*** Extracted records ***

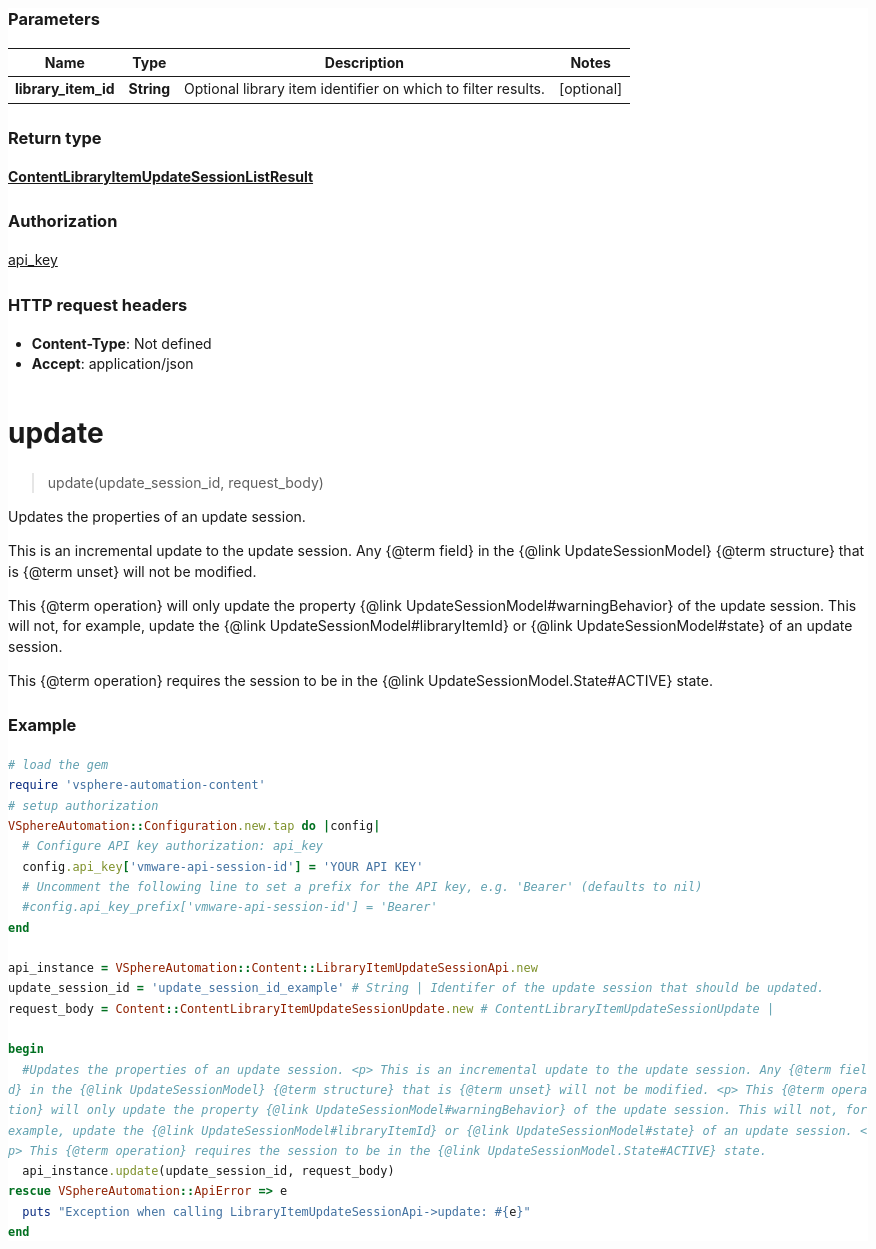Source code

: ### Parameters

Name | Type | Description  | Notes
------------- | ------------- | ------------- | -------------
 **library_item_id** | **String**| Optional library item identifier on which to filter results. | [optional] 

### Return type

[**ContentLibraryItemUpdateSessionListResult**](ContentLibraryItemUpdateSessionListResult.md)

### Authorization

[api_key](../README.md#api_key)

### HTTP request headers

 - **Content-Type**: Not defined
 - **Accept**: application/json



# **update**
> update(update_session_id, request_body)

Updates the properties of an update session. <p> This is an incremental update to the update session. Any {@term field} in the {@link UpdateSessionModel} {@term structure} that is {@term unset} will not be modified. <p> This {@term operation} will only update the property {@link UpdateSessionModel#warningBehavior} of the update session. This will not, for example, update the {@link UpdateSessionModel#libraryItemId} or {@link UpdateSessionModel#state} of an update session. <p> This {@term operation} requires the session to be in the {@link UpdateSessionModel.State#ACTIVE} state.

### Example
```ruby
# load the gem
require 'vsphere-automation-content'
# setup authorization
VSphereAutomation::Configuration.new.tap do |config|
  # Configure API key authorization: api_key
  config.api_key['vmware-api-session-id'] = 'YOUR API KEY'
  # Uncomment the following line to set a prefix for the API key, e.g. 'Bearer' (defaults to nil)
  #config.api_key_prefix['vmware-api-session-id'] = 'Bearer'
end

api_instance = VSphereAutomation::Content::LibraryItemUpdateSessionApi.new
update_session_id = 'update_session_id_example' # String | Identifer of the update session that should be updated.
request_body = Content::ContentLibraryItemUpdateSessionUpdate.new # ContentLibraryItemUpdateSessionUpdate | 

begin
  #Updates the properties of an update session. <p> This is an incremental update to the update session. Any {@term field} in the {@link UpdateSessionModel} {@term structure} that is {@term unset} will not be modified. <p> This {@term operation} will only update the property {@link UpdateSessionModel#warningBehavior} of the update session. This will not, for example, update the {@link UpdateSessionModel#libraryItemId} or {@link UpdateSessionModel#state} of an update session. <p> This {@term operation} requires the session to be in the {@link UpdateSessionModel.State#ACTIVE} state.
  api_instance.update(update_session_id, request_body)
rescue VSphereAutomation::ApiError => e
  puts "Exception when calling LibraryItemUpdateSessionApi->update: #{e}"
end
```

*** End of Extracted records ***

> **Your goal**: Output the lines of the data exactly, starting at the first and ending with the line that has "### Authorization". Pictures are not part of it.

> **Solution for this task**:
Source code

: ### Parameters

Name | Type | Description  | Notes
------------- | ------------- | ------------- | -------------
 **library_item_id** | **String**| Optional library item identifier on which to filter results. | [optional] 

### Return type

[**ContentLibraryItemUpdateSessionListResult**](ContentLibraryItemUpdateSessionListResult.md)

### Authorization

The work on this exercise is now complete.